Document section:
He further says, “I was asked to go to their office and I went with Olga and they showed me the mood board, a pre-production thing for a production designer as to how he sees a movie that will be directed. It has colours, accessories, properties and look and feel of the film. Priyanka showed me the mood board and asked if I have this and this and I nodded. Olga was nudging  and thinking that I was talking crap but the amazing part was I had all that in quantity and also the camera that Gemini used to take Savitri’s picture. Priyanka didn’t believe me.  I told her to come to my place, my godown. I am wondering if I like collecting or buying stuff, but I am a shopaholic. Whatever I earn I put it in that. Sometimes I end up eating Maggi for two days because I spend all the money I have on buying all this. A prime collection I got from the UK. Once, a renovation was on in Chennai and they didn’t know it was a camera and there was a stand. The age of the camera was 1940 and I picked all that happily. Whenever we talk of Indian cinema, we have little information online. We don’t have images and how people lived in 1960 in the movies. Whatever manufactured in 1960 was not made available to us immediately, it took us almost a decade. If some piece was manufactured in 1950, Indians used that in 1960. The tape recorder and electronic goods were smuggled in 1980. The Nokia phones, after two years of launch in Finland, came here. These days new versions of mobile phones come up frequently. For the contribution I made to Mahanati they gave me a postcard credit. “

 Faisal Ali Khan takes pride in accumulating almost 2000 cameras, 78 typewriters, 54 gramophones, 400 LPs etc. He keeps cleaning and spends a great amount on maintenance but these days it is getting difficult. He now wants to put up a museum with a coffee shop where there will be no Wifi. He says, “My next goal is to have a museum and have a coffee shop there. Whenever I am free I work as a waiter at Bottega in Film Nagar. I learn to make cappuccino, mocha, cafe latte and how to serve, maintain and basically I am a waiter there. I want people to enjoy the moment, see the workmanship in the museum. I am married to my work and I live in this beautiful world of vintage art and antiques.” Ali doesn’t like contributing to films or working in it as he believes they don’t take care of his properties. His friend forced him and convinced him of safeguarding it and that is how shared his properties with Vyjayanthi. He recalls, “Except for the car, most of them belong to me. The second day, my camera was destroyed.” Ali spent his life doing interiors and has great knowledge of how to get things done. He knows the period of availability and has done enough research and has photos of anything and everything from 1890 to 1990. He picked up albums from the flea market and loves to study on how Indians lived, travelled and wore in a certain period. When NTR biopic came up, he strictly gave them properties and did nothing much there.

Saved data entries:
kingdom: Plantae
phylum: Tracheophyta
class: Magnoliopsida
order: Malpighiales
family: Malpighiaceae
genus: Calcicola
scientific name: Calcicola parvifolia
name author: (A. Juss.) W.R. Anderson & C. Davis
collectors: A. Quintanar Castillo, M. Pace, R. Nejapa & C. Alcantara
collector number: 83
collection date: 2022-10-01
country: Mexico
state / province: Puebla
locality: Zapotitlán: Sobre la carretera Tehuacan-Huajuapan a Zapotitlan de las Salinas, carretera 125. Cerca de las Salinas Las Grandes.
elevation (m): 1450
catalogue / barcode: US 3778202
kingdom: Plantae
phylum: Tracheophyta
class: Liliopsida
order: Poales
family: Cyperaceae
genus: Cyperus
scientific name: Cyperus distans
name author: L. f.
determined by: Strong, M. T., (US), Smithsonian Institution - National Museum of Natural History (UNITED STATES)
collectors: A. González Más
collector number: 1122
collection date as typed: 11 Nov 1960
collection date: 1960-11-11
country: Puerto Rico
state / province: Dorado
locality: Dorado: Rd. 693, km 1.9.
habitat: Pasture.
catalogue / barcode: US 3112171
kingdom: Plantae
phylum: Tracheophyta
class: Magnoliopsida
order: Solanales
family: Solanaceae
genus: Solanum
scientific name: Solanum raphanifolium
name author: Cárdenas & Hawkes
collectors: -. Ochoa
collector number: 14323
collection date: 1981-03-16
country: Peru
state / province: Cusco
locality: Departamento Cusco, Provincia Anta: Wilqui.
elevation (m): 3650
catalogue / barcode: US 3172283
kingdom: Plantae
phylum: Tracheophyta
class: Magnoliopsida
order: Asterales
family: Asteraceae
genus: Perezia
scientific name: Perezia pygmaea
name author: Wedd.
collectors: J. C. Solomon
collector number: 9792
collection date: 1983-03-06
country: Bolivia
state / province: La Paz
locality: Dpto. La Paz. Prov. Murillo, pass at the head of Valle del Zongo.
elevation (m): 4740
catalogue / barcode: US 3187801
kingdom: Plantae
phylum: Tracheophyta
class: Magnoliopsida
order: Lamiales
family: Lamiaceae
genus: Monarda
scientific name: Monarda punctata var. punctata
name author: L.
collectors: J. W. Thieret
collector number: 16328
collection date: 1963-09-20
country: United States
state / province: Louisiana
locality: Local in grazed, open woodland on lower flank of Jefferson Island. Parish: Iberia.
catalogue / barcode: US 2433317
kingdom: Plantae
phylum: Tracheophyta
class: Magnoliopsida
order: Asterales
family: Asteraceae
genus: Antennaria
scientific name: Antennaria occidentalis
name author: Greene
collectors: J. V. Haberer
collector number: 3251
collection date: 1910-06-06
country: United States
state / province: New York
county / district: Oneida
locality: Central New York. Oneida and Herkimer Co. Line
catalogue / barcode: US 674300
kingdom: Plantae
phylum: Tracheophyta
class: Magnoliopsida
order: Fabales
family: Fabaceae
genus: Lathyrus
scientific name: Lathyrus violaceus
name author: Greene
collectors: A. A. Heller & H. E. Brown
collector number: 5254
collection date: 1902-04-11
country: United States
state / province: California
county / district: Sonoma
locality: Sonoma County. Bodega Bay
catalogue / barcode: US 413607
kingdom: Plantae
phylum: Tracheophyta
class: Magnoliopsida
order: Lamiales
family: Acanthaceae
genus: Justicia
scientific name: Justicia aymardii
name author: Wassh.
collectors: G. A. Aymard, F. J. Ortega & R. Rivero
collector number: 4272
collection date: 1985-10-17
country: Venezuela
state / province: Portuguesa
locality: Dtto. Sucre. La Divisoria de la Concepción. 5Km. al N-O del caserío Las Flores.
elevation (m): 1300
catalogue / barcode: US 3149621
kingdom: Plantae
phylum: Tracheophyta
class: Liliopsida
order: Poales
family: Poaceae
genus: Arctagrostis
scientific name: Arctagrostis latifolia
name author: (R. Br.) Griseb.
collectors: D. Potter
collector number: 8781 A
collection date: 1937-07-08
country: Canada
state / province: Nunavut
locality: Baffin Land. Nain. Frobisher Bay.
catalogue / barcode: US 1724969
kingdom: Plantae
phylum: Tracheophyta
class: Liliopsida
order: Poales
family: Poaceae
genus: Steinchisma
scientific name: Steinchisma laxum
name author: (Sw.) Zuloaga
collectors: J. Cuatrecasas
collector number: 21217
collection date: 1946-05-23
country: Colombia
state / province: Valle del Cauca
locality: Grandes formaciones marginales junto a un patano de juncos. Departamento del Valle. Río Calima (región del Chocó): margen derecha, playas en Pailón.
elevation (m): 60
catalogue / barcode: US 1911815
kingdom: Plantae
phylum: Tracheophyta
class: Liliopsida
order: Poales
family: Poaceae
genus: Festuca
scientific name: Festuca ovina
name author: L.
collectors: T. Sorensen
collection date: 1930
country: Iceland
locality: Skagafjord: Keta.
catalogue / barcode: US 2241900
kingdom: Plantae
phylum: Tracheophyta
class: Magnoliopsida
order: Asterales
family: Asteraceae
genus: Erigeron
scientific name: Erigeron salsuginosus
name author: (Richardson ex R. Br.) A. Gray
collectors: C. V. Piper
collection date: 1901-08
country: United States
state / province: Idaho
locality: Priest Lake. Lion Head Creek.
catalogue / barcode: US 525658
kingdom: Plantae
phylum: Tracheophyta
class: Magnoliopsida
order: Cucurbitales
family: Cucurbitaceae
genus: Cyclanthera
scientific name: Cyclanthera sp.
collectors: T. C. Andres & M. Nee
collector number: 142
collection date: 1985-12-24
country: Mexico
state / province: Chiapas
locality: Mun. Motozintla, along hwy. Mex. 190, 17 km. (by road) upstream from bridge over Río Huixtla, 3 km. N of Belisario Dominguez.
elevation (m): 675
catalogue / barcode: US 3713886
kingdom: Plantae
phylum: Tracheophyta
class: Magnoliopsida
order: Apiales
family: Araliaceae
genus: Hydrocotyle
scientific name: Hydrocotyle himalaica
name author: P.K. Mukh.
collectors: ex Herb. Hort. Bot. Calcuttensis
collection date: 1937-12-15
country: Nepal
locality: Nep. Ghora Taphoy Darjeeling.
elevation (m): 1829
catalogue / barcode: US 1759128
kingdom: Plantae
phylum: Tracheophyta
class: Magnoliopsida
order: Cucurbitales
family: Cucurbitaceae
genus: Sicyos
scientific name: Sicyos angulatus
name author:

Work task 1: From the text about Faisal Ali Khan's vintage collection, list each kind of item it says he has accumulated, with the number given for each.
Work task 2: Pick up the text about Faisal Ali Khan's vintage collection after its last sentence and continue it.

Result 1:
- almost 2000 cameras
- 78 typewriters
- 54 gramophones
- 400 LPs

Result 2:
He recollects, “My mom told me she saw Savitri when she was in Hyderabad and that she was on an elephant. When we repeated the same scene, I told her and she wanted to see it. Unfortunately she wasn’t alive, she succumbed to lung cancer. I got the elephant for the scene. After an incident in Bahubali elephants were not allowed for movie shoots, but I got it. The only thing I learnt in my life is to admire people. I did that for 15 years. I might not have completed academics but I try to speak the language that people love to listen to. I am blessed I am not being programmed.  My next film A1 Express is ready. I tried breaking away from the retro and vintage image that Mahanati gave. I will be working on Vishwak Sen’s project next and will be helping Hanu Raghavpudi’s film on art and production design.” He signs off, “ Appreciate people’s effort and follow your passion. If you can’t appreciate it, don’t touch it.”